Il est important de noter que si les utilisations de la RF sont correctement supervisées, comme décrit ci-dessus, elles répondent pleinement aux exigences du quatrième amendement. Le quatrième amendement protège les personnes contre les «perquisitions et saisies abusives». En d’autres termes, il reconnaît d’emblée qu’il existe des perquisitions raisonnables et donc pleinement constitutionnelles. Les tribunaux ont maintes fois établi que, lorsque l’intérêt public est élevé et que l’intrusion dans la vie personnelle des personnes est minime, la fouille est raisonnable. Dans l’affaire Camara c. Municipal Court, la Cour suprême a statué que les inspections de routine des habitations par le gouvernement pour s’assurer de leur conformité au code du logement étaient autorisées, alors même que ces perquisitions ne comportaient aucun soupçon particulier.La Cour a confirmé la constitutionnalité des points de contrôle de la sobriété où tous les véhicules sont arrêtés dans l’affaire Michigan Police Department contre v. Sitz. Dans l’affaire Illinois v. Lidster, la Cour a décidé que «la gravité des préoccupations du public visées par la saisie» et «la mesure dans laquelle la saisie défend l’intérêt public» l’emportaient sur «la gravité de l’atteinte à la liberté individuelle» en ce qui concerne un contrôle de la circulation mis en place dans le but d’enquêter sur un délit de fuite. Dans l’arrêt United States v. Hartwell, la Cour d’appel du troisième circuit a estimé que les criblages de la Transportation Security Administration étaient autorisés, malgré l’absence de suspicion individualisée et leur conduite sans mandat, car ils constituaient un intérêt fondamental pour l’État tout en étant aussi peu invasifs. Des millions d’Américains sont soumis à ces dépistages chaque jour, et ils sont beaucoup plus invasifs que les radiofréquences.
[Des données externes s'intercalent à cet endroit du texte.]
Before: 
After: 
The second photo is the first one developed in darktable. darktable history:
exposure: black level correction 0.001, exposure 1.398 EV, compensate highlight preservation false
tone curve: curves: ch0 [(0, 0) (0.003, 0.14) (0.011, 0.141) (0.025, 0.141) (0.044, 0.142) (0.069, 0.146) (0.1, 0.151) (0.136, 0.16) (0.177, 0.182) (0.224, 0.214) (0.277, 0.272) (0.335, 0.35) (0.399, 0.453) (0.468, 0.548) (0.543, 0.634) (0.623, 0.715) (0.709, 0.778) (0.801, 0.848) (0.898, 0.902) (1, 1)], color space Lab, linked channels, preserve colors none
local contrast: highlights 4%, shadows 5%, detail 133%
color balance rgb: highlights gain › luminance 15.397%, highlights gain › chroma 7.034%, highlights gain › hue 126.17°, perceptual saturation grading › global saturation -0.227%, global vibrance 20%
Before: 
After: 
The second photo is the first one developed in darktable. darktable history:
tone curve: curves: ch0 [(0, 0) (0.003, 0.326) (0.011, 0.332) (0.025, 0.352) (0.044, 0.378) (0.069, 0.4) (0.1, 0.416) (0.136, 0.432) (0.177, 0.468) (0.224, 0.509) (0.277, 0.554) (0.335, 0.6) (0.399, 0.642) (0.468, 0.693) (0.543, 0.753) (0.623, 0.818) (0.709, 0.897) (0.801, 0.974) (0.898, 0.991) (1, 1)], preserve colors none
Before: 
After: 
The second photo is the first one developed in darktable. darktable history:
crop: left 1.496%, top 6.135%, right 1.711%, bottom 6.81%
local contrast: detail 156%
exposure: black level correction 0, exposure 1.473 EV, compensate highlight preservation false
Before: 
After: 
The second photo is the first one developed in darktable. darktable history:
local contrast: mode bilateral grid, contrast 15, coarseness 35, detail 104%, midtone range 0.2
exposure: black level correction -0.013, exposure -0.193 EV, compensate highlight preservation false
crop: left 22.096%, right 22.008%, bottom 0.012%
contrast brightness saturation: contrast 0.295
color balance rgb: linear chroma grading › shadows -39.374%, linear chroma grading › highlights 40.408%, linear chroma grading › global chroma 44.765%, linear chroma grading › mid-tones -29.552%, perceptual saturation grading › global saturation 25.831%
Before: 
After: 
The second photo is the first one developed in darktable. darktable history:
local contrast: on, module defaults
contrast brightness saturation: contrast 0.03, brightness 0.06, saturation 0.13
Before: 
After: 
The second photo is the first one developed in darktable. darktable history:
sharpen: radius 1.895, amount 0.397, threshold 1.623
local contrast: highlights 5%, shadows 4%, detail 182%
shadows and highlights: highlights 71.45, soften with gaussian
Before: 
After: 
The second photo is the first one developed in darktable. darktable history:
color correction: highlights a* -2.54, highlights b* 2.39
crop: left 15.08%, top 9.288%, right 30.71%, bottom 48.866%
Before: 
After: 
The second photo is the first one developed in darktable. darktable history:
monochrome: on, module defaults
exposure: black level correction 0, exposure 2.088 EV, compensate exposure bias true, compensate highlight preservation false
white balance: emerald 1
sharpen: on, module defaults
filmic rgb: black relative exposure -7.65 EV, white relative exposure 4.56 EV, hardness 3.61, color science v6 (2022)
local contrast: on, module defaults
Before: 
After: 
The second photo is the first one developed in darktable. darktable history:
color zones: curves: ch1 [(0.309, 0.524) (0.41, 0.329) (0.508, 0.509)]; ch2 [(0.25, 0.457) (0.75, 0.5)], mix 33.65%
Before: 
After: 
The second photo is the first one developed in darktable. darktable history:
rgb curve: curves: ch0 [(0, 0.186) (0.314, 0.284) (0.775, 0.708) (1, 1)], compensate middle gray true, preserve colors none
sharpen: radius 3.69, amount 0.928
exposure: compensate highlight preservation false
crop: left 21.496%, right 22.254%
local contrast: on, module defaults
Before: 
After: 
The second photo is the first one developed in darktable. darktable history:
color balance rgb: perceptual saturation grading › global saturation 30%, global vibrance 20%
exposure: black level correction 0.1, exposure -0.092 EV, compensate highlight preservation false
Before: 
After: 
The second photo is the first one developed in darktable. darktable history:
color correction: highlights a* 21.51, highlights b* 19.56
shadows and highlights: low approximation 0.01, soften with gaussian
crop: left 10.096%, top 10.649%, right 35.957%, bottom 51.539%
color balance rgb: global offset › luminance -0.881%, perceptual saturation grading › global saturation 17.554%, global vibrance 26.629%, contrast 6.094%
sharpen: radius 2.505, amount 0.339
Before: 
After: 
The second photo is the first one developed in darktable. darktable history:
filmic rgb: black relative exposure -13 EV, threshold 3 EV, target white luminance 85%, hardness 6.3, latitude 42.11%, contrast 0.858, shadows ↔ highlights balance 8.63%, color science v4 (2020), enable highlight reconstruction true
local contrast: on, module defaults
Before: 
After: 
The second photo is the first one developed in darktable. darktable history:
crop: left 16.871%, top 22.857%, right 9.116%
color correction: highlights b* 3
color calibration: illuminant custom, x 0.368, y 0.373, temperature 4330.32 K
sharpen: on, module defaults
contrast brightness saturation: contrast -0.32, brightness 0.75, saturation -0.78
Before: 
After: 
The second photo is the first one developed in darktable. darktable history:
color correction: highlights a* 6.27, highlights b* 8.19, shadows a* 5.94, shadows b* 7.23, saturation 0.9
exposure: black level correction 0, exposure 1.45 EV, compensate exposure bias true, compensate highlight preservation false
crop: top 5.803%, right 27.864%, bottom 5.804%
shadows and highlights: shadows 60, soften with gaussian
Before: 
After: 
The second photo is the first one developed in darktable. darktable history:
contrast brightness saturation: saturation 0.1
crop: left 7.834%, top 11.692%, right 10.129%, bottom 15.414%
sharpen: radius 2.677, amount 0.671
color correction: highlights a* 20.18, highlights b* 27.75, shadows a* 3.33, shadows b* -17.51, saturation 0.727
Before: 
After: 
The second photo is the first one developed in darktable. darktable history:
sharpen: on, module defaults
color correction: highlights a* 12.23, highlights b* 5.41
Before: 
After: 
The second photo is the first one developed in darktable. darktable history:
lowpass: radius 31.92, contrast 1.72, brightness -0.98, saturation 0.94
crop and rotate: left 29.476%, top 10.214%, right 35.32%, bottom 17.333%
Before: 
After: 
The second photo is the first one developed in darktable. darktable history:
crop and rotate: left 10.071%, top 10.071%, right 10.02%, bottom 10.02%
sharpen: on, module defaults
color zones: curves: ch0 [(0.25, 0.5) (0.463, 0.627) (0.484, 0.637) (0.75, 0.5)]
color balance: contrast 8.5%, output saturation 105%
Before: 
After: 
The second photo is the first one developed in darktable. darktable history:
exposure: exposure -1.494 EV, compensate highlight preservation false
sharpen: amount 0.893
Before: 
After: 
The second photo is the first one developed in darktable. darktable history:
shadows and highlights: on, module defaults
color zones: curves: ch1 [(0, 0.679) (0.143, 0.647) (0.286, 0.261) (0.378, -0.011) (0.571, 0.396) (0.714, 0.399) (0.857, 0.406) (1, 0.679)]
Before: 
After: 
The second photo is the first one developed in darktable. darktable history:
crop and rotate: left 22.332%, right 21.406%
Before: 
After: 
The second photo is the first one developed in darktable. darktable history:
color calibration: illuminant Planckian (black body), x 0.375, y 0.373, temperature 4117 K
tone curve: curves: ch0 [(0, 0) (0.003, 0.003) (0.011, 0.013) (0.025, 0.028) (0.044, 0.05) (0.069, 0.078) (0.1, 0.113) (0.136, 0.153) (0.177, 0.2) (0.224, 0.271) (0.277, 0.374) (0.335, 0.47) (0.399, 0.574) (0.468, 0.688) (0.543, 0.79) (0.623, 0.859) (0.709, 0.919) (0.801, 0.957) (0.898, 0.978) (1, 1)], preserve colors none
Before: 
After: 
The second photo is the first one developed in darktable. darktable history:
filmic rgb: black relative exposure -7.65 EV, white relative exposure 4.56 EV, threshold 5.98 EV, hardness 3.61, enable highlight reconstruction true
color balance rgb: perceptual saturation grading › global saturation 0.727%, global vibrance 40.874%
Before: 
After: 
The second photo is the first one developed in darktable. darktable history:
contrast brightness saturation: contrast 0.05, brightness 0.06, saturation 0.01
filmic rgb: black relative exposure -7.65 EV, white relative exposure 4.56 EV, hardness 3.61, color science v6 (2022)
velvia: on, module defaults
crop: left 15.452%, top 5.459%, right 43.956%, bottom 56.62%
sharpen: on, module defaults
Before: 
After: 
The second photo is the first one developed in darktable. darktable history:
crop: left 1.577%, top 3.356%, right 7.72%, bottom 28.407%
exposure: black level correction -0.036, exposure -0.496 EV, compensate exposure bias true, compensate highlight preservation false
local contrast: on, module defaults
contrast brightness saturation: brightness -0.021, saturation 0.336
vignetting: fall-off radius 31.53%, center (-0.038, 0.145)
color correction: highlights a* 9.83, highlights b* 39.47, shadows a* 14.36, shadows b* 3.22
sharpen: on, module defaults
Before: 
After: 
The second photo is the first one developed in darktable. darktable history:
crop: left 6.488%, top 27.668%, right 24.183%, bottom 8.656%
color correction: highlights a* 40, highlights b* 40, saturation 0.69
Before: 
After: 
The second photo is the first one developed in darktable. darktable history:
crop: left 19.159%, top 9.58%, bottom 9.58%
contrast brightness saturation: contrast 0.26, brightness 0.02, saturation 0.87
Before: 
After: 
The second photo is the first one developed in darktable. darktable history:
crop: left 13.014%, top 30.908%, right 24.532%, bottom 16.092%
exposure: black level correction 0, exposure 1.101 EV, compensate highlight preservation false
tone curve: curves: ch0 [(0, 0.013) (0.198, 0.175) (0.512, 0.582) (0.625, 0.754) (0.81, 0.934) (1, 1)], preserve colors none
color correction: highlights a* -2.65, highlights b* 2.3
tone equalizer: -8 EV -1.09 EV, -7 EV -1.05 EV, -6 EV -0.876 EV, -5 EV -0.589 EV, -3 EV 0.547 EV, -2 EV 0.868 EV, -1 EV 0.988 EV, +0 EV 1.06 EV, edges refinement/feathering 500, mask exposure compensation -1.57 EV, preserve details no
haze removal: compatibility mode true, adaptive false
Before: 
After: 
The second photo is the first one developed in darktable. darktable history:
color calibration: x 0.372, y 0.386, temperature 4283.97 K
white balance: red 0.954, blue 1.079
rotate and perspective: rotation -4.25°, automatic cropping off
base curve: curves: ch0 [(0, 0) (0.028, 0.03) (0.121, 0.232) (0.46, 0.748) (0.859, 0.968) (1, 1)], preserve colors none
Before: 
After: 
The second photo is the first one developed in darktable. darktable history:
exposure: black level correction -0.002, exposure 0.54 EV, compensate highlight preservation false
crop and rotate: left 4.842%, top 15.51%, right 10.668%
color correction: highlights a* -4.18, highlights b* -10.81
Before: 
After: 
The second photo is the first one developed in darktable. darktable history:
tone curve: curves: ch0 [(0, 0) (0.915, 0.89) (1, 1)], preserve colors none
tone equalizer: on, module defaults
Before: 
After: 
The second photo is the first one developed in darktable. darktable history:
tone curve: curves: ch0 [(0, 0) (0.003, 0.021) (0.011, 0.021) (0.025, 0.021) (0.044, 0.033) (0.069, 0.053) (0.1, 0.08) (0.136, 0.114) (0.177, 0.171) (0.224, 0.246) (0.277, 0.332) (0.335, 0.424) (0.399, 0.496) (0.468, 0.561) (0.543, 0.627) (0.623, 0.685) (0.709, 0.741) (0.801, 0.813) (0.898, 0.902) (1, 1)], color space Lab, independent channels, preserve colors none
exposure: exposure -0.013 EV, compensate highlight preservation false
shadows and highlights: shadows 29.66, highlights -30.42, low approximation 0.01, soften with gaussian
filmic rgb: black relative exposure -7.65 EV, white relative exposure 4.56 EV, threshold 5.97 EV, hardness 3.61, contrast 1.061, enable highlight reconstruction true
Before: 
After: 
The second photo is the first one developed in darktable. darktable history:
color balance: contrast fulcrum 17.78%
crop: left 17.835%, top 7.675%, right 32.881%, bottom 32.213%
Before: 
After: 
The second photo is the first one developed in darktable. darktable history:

Le taux de crimes non résolus est très élevé: selon les données du FBI, seuls 45,6% des crimes violents et 17,6% des autres crimes ont été résolus en 2017. Compte tenu des taux élevés de crimes non résolus, de la menace terroriste, des vagues de traite des êtres humains et du fait que la RF utilise des informations communiquées volontairement par le public (qui sont beaucoup moins invasives que les tests ADN ou même les contrôles de routine effectués dans les aéroports), le Congrès devrait s’assurer que la RF est utilisé correctement, sans interdire ni ralentir.
Les défenseurs des droits individuels devraient noter que la RF améliore non seulement l’application de la loi, mais améliore également considérablement la liberté et la dignité individuelles. En permettant d’identifier rapidement un coupable parmi un groupe de suspects, ou du moins d’éliminer rapidement les soupçons de la plupart des gens, la RF réduit considérablement l’humiliation et les coûts inhérents à la participation d’un suspect à une enquête de police. Imaginez une enquête sur un viol dans un hôpital. Toute personne ayant accès au patient en question serait soupçonnée. Ils peuvent être soumis à un interrogatoire, il sera publiquement reconnu qu’ils sont suspects et, si le criminel n’est pas retrouvé, ils peuvent faire l’objet d’une surveillance prolongée. Cependant, la RF pourrait effacer rapidement la plupart des suspects, si les images des caméras de sécurité pouvaient être utilisées.
En bref, la RF peut apporter une contribution majeure à la défense nationale et à la sécurité publique, alors que son intrusion est inférieure à celle de nombreuses autres procédures d’application de la loi, que les tribunaux ont approuvées en vertu du quatrième amendement. De plus, en éliminant rapidement les suspects, cela contribue à protéger les droits des individus. L’utilisation du RF doit être surveillée pour s’assurer qu’elle n’est pas utilisée à des fins racistes ou à des fins illicites, mais il ne semble y avoir aucune raison de ralentir son introduction, encore moins de l’interdire.